• [Instructions for the task]: Update the records below by changing "scientific name" to "species name" and leaving everything else as it is. Omit the pictures from your answer.
____ Extracted records
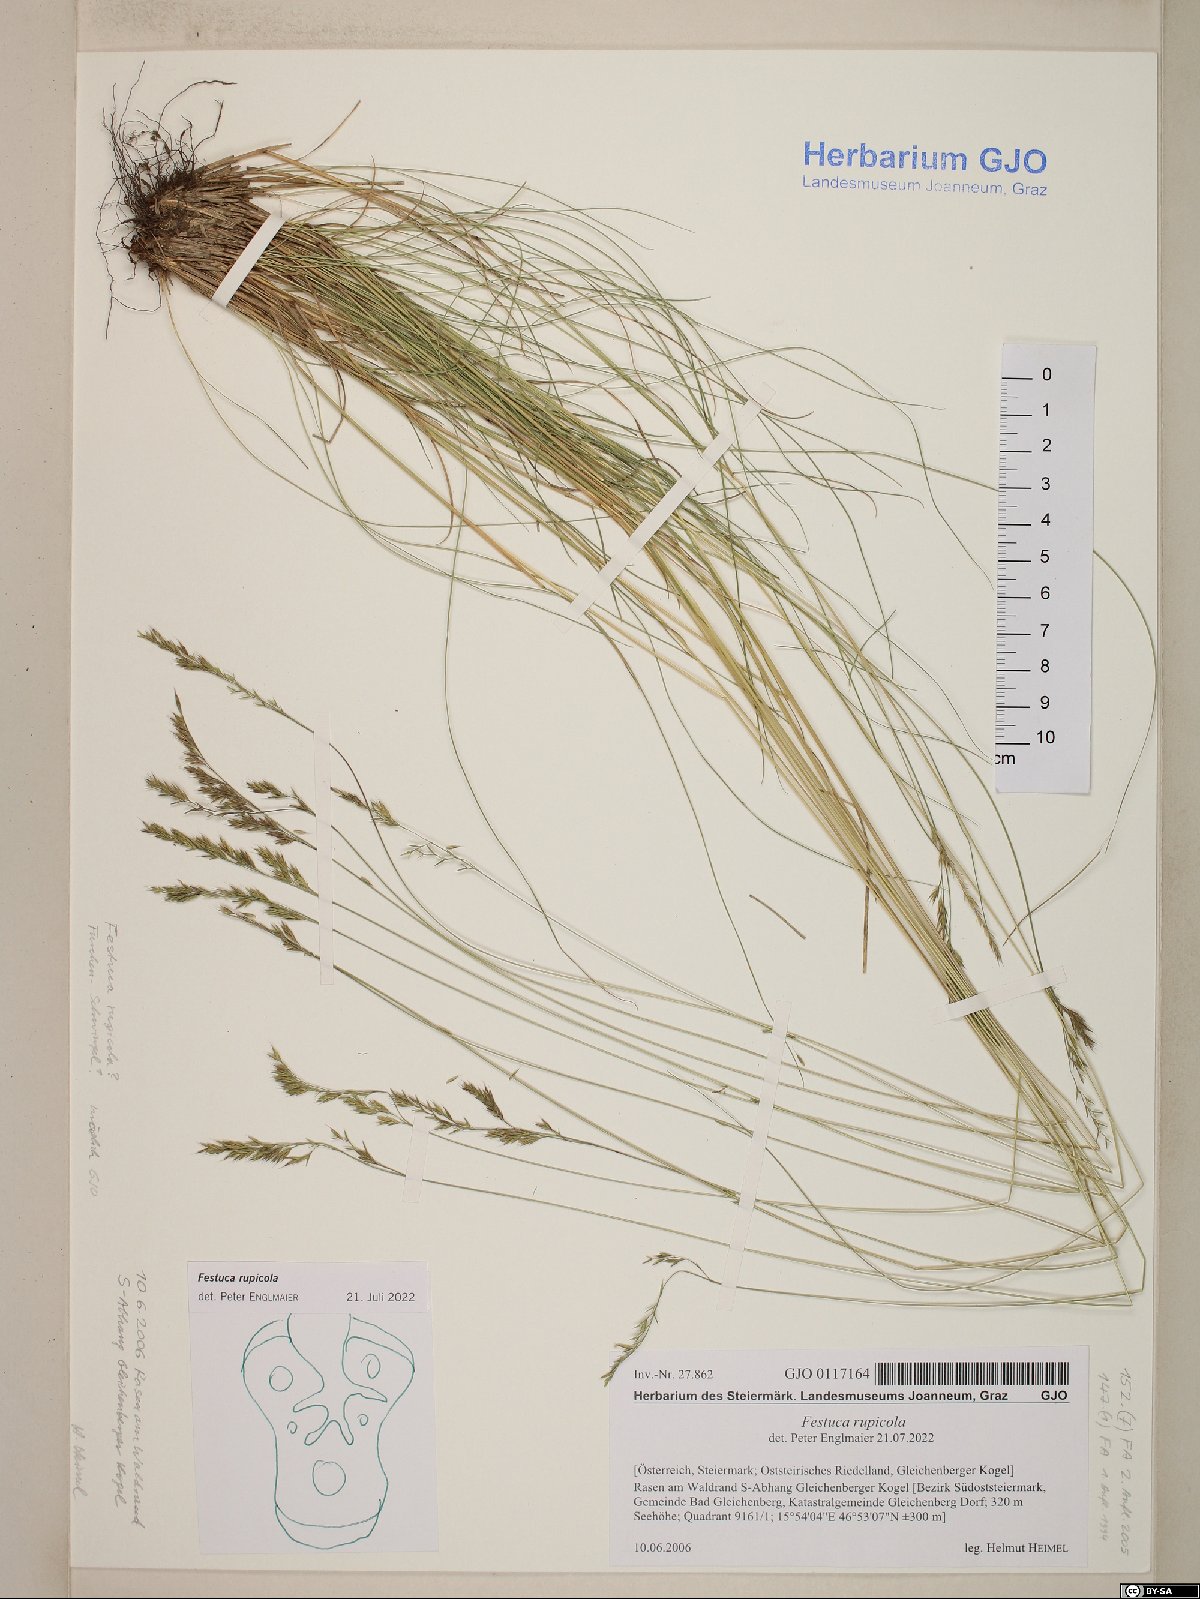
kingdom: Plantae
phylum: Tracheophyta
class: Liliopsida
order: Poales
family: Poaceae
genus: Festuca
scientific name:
________
• [Expected answer]:
kingdom: Plantae
phylum: Tracheophyta
class: Liliopsida
order: Poales
family: Poaceae
genus: Festuca
species name:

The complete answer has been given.